Now in it’s 66th year, the Berlinale opens on 11 February 2016 with Hail, Caesar! , the latest offering by Joel and Ethan Coen, starring George Clooney and other Hollywood greats, which sets the tone for a star-studded festival that still promises to offer plenty of discoveries, some true gems and real treasures across the sidebars as well as in the main Competition line-up.
Screening in Competition, we particularly look forward to Midnight Special by Jeff Nichols, director of Mud and Take Shelter. Starring his long-time collaborator Michael Shannon in another leading role, the film centres on a father and son who go on the run after the dad learns his child possesses special powers.

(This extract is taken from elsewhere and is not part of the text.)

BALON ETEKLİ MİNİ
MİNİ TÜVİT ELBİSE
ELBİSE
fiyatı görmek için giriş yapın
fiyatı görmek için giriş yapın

Also competing for a Golden Bear are Boris Without Béatrice, from Denis Côté, who presented his eccentric debut Vic + Flo Saw A Bear at the 2013 Berlinale, Bosnian director Danis Tanović’s Death In Sarajevo (aka Looking For Europe), a film based on the play by French philosopher and writer Bernard-Henri Levy, and Thomas Vinterberg’s The Commune, which centres on a Danish commune in the 1970s.
Spike Lee’s Chi-Raq, a modern day adaptation of the ancient Greek play Lysistrata by Aristophanes, will play out of competition, alogside Dominik Moll’s News From Planet Mars, his long-awaited follow-up to The Monk. Plus, we look forward to the latest from Kiyoshi Kurosawa, Creepy, which screens in the Berlinale Special strand.
Under the title “Hachimiri Madness – Japanese Indies from the Punk Years”, the Forum is showing a special programme of newly digitised and subtitled Japanese 8-mm films from 1977 to 1990 which breathe the rebellious spirit of that era, very few of them have ever been shown internationally. The series includes Sion Sono’s I am Sion Sono!!, in which the then 22-year-old introduced himself to audiences as a punk poet in nonchalant, self-confident style, and Shinya Tsukamoto’s The Adventure of Denchu-Kozo, a hugely creative, wild cyberpunk drama, while also taking in the largely unknown early works of directors such as Sogo Ishii (today Gakuryu Ishii) and Shinobu Yaguchi, alongside Masashi Yamamoto’s anarchic feature debut Saint Terrorism and Nobuhiro Suwa’s gangster ballad Hanasaseru Gang.
The Berlinale Classics section will open with Fritz Lang’s 1921 silent film classic Der müde Tod (Destiny), presented in a digitally restored version and with new music, which will be performed live by the Radio Symphony Orchestra Berlin. Also screening in the strand are John Huston’s classic Fat City (1972), The Road Back (1937) directed by James Whale, and Heiner Carow’s East German semi-autobiographical film Die Russen kommen (The Russians are Coming, 1968), which is set in the waning days of World War II and was originally banned before completion by the GDR authorities.